From time to time politicians boast that more people now attend university than was the case under previous regimes. In other words, they are proud to have overseen a decline in academic standards. Here in Australia that process began in the late 80s or early 90s when the federal government (Labor, if it matters) in an attempt to hide the true rate of unemployment, announced:

“In future, universities will not seek to attract the smartest elements of the population. Instead, they will become post-secondary kindergartens: everybody will be welcome and nearly everybody will win a prize. Starting tomorrow Wallaby Crossing Tech will be known as Simpson Desert University and will offer degree courses in marketing, public relations and women’s studies.”

All those who think that our culture is the richer for this process please go and drown yourselves.

My education was  interrupted by several years of compulsory school attendance.  Among the handful of useful things I learned in that period was that good writing is succinct and compressed. I thank Lips Murray, for showing us that a passage of Shakespeare, rewritten into common speech, will be greatly extended in length and diminished in value.  This example provides a double whammy. Not only will the shorter passage be better in itself but it will also be understood by fewer people, thereby illustrating yet again how the majority’s judgement is always inferior. More means worse. Almost everything you read is too long. Tempted to add extra words  to something you’ve written? Ask yourself what new information the new words add. What will the reader know now that was not known before? If the extra word or phrase or  paragraph doesn’t add a clear new meaning, take it out. Everybody should memorise George Orwell’s essay Politics and the English Language.  Go to link  and start now.

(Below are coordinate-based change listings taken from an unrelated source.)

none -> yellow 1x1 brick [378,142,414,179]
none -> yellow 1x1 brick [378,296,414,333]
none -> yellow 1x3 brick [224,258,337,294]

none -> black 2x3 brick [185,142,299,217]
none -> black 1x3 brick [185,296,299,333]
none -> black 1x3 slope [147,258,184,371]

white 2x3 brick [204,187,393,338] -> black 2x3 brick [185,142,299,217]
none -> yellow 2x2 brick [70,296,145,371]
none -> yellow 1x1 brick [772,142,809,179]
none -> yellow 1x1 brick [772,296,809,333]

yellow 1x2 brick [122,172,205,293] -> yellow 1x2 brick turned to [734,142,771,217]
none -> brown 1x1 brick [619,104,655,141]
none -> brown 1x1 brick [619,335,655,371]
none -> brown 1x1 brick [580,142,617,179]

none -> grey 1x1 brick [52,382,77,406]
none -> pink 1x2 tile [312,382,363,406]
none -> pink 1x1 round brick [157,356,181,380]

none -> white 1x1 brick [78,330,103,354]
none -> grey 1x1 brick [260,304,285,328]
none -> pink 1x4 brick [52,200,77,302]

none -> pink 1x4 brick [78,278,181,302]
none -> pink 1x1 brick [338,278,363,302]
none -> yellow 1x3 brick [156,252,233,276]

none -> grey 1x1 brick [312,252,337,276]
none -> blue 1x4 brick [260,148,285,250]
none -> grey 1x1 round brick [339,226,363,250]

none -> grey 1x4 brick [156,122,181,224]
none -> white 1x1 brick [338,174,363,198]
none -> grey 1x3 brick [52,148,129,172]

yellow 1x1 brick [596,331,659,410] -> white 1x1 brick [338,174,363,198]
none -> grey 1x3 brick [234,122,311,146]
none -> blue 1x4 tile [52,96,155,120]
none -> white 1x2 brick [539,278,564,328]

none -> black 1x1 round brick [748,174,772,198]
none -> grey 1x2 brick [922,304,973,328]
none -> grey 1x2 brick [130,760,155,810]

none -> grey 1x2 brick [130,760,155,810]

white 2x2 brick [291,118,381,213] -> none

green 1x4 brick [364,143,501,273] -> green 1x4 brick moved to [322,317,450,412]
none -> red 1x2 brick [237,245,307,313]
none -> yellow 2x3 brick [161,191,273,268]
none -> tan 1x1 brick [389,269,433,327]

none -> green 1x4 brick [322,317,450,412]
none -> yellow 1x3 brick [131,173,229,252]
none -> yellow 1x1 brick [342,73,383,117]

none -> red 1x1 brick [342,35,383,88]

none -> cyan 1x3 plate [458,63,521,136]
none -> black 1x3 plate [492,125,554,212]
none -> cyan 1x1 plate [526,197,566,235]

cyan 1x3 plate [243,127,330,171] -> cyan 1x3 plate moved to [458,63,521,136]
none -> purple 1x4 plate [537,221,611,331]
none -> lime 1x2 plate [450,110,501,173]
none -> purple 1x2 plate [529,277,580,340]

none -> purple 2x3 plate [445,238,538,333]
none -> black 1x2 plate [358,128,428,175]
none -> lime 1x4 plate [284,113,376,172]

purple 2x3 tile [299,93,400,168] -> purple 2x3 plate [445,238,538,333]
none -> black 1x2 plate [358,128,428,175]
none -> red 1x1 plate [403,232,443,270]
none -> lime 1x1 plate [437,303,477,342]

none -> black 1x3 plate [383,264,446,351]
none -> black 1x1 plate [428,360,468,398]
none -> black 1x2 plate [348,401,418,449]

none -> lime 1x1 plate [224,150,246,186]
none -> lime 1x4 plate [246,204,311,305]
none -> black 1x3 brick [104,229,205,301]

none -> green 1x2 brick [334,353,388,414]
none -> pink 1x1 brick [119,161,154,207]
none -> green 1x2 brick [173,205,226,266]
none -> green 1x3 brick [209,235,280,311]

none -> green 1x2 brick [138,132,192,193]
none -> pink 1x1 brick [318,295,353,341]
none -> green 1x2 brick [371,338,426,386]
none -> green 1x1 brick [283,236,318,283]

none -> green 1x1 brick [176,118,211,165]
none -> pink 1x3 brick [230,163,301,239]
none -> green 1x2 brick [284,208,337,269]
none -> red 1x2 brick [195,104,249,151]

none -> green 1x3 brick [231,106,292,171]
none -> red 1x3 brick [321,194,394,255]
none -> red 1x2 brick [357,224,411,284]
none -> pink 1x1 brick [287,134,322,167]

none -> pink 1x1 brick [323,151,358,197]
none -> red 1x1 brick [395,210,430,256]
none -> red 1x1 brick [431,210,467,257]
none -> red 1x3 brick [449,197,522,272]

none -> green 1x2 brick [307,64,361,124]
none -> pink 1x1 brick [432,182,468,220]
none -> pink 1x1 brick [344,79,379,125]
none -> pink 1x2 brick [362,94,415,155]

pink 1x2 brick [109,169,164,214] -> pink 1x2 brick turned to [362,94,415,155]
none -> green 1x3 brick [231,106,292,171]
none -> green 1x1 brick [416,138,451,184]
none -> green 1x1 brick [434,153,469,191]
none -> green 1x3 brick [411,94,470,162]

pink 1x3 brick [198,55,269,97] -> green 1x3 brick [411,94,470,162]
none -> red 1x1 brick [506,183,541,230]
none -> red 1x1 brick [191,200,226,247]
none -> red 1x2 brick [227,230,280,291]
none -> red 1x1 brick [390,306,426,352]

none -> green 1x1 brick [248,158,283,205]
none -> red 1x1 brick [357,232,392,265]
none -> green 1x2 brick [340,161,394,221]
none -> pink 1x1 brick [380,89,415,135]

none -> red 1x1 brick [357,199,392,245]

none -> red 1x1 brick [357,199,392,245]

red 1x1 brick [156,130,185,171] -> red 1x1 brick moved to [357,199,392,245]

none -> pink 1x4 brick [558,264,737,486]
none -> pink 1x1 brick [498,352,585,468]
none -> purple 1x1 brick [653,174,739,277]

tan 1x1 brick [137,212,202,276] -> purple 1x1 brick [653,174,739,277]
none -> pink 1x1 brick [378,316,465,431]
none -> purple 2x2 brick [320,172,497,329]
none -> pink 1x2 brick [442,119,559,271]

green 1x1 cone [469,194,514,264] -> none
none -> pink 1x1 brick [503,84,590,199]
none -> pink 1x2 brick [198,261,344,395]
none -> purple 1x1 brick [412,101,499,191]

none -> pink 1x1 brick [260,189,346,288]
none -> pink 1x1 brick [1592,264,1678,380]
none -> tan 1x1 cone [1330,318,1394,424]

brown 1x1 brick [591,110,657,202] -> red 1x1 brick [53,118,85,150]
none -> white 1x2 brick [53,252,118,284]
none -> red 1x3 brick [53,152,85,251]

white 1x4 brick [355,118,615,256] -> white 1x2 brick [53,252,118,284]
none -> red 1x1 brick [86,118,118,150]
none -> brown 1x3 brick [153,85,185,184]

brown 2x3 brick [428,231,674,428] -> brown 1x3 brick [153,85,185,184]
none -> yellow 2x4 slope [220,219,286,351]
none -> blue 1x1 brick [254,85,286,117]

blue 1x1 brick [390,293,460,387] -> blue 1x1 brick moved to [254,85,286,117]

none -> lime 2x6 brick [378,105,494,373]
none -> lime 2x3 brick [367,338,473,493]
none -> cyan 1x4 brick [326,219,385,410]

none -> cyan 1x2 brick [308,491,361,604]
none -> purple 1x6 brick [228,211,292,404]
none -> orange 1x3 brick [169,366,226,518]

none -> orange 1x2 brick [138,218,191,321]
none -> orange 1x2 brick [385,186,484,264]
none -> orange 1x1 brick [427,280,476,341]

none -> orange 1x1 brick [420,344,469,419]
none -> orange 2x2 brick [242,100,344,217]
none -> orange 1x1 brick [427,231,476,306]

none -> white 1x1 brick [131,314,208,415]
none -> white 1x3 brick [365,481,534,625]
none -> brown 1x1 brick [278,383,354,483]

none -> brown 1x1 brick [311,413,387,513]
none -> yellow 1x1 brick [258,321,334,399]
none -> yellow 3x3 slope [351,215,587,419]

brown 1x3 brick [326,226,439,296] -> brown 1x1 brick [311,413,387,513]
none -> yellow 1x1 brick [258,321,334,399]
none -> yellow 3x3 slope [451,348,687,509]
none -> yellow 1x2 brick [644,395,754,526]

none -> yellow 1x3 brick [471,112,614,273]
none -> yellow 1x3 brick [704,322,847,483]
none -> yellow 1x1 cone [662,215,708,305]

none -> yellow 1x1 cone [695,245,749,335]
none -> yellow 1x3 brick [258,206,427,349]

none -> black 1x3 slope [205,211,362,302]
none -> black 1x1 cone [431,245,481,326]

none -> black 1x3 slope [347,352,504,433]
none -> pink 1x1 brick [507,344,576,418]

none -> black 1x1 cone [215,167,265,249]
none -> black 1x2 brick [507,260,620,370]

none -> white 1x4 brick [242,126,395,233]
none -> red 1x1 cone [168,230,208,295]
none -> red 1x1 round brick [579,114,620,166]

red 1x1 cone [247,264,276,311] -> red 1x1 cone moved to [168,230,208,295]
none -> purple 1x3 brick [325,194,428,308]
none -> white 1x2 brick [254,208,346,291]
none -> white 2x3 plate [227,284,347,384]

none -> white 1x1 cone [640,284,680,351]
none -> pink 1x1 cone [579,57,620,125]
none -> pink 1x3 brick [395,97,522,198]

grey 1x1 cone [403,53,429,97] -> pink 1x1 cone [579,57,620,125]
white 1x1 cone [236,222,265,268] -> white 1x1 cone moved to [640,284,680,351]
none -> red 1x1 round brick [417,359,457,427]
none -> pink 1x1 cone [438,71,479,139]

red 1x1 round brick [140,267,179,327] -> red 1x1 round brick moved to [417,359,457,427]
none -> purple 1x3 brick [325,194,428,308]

There are, of course, exceptions to every rule (except this one). While most really popular books or films are awful some moderately popular works are OK.  I am almost tempted to be optimistic when I see authors like Donna Tartt riding high on the charts (and, of course, I love her name); but there is really no hope for a civilisation that enriches the authors of “Fifty Shades of Grey” or “The Secret”. Most lists of all time best sellers are headed by three works which have an unfair advantage: they are religious texts with a guaranteed circulation among their insane devotees: The Koran, The Bible and Quotations from Chairman Mousy Dung. The fact that one of them contains passages of rare eloquence is a fluke, pure and simple, like Glen McGrath’s 50 against New Zealand.

If I drop a brick on my foot the resultant display of emotion will be heartfelt and genuine. On the other hand, some of you may remember  when the ditzy ex-wife of England’s most shameless dole bludger was killed in a car accident. For weeks the streets of London were jammed with extras from Coronation Street littering the capital with flowers and maudlin placards in memory of somebody they didn’t know. That was amusing; but it has been emulated so often, so tastelessly, that the joke is wearing thin. Every time some Moslem idiot brings eternal happiness to a few Christians we have vigils and candles and hand-holding and journalism – all the nauseating manifestations of public emotion that we have come to expect. But let’s be fair: are they any more spurious than our older traditions of Anzac Day (Australia), Memorial Day (America), Remembrance Sunday (England) and so on? We must always beware of being sucked into mass displays of emotion, especially in celebration of people from whom we are too far separated in time or space to have anything in common. More means worse.